4. Software developers will control more phones. Apple's iPhone and Google's Android are examples of cell phones controlled by developers rather than carriers. This increased competition will produce a torrent of innovation among carriers and developers, resulting in lower prices, more options, and greater functionality for end users. "Unlocked" phones that can be switched from carrier to carrier will become the industry standard. Customers will no longer be captives.

5. Prepaid phone plans will become chic. No longer are prepaid cell phones only for the credit-unworthy, drug dealers, and terrorists. Consumers are saving $15 to $25 each per month by dropping expensive, long-term contracts with unused minutes and message allotments. Business customers will add up the potential savings for their employees and find that frugal is smart.

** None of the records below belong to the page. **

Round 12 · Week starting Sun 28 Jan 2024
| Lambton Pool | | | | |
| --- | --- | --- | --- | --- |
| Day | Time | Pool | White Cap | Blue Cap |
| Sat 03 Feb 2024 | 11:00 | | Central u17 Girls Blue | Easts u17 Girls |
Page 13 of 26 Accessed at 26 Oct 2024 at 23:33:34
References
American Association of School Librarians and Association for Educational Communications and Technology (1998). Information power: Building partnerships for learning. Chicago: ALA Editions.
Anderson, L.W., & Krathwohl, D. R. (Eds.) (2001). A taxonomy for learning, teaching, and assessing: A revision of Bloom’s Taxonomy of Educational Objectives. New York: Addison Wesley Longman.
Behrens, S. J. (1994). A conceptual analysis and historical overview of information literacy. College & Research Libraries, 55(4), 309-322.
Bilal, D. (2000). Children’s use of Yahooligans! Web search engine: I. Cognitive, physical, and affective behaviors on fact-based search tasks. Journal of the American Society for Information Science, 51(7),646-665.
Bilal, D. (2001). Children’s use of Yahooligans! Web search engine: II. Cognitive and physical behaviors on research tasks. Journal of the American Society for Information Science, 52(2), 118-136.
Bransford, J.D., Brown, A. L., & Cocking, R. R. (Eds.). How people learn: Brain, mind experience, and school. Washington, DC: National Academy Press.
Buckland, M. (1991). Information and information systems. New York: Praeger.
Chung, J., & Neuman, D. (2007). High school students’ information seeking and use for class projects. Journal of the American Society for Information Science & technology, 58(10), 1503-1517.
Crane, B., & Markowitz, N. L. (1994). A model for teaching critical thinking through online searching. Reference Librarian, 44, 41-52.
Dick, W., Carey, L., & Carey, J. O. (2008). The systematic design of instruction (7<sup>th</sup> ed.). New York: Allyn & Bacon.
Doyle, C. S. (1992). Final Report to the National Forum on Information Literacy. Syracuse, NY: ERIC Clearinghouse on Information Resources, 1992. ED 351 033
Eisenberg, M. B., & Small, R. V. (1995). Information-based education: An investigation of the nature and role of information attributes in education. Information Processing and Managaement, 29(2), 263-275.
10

6. VoIP as a service will catch on. Customers are turning to SaaS (Software as a Service) vendors such as 8x8, Inc., to provide the benefits of converged VoIP without the up-front expense of infrastructure and ongoing costs of network management and upgrades. We are going to see desktop VoIP handsets become universal plug-and-play appliances, able to tap the power of any service provider's network. VoIP-as-a-service will come into the business as a utility, just like Internet bandwidth or electricity. This platform neutrality will enhance competition, but prices will not come down that much except for commodity voice minutes, text messages, and so forth. Instead, service providers will add more value to their offerings.

7. Service providers will push "HD (high definition)" VoIP. By sampling analog voice input twice as frequently, HD VoIP produces a digital voice data stream of exceptionally high fidelity. But just as televisions have to be replaced to take full advantage of HDTV, HD VoIP requires major investments in new equipment everywhere along the voice traffic line — from carriers to corporate networks to desktop appliances. Before buying a vendor's HD VoIP pitch, make very sure your voice service partners can support HD VoIP.

8. VoIP service providers will add SFA (Sales Force Automation), CRM , and other high-value applications. As the commodity price of talk minutes plummets to "free," carriers will compete or partner with the likes of Salesforce.com and SugarCRM to offer value-added services through their networks. So will software developers of IP PBX applications. Eventually, everybody from SAP to your prepaid cell phone service provider will be offering elaborate ERP platforms accessible from a smart phone.

9. Voice-to-text transcription is on the rise. This trend is a two-edged sword: It costs money for human-assisted transcription, about $5 per month for 30 messages. It saves end users time, which is money. But there's a transcription delay built into the transmission process; time is saved in processing and lost in sending/receiving. It's just a matter of time before a transcription error costs somebody a major deal or significant embarrassment. But users want voice-to-text transcription, and its bugs will shake out.

10. Equipment vendors and service providers will experience a big shakeout. The economic downturn will be brutal on startups that depend on venture capital to sustain them while they build a user base on free services and then up-sell premium services. Smaller hardware and software vendors will be acquired by large ones and their products integrated into ever more complex enterprise packages. Some products will not survive assimilation, so be careful what you buy.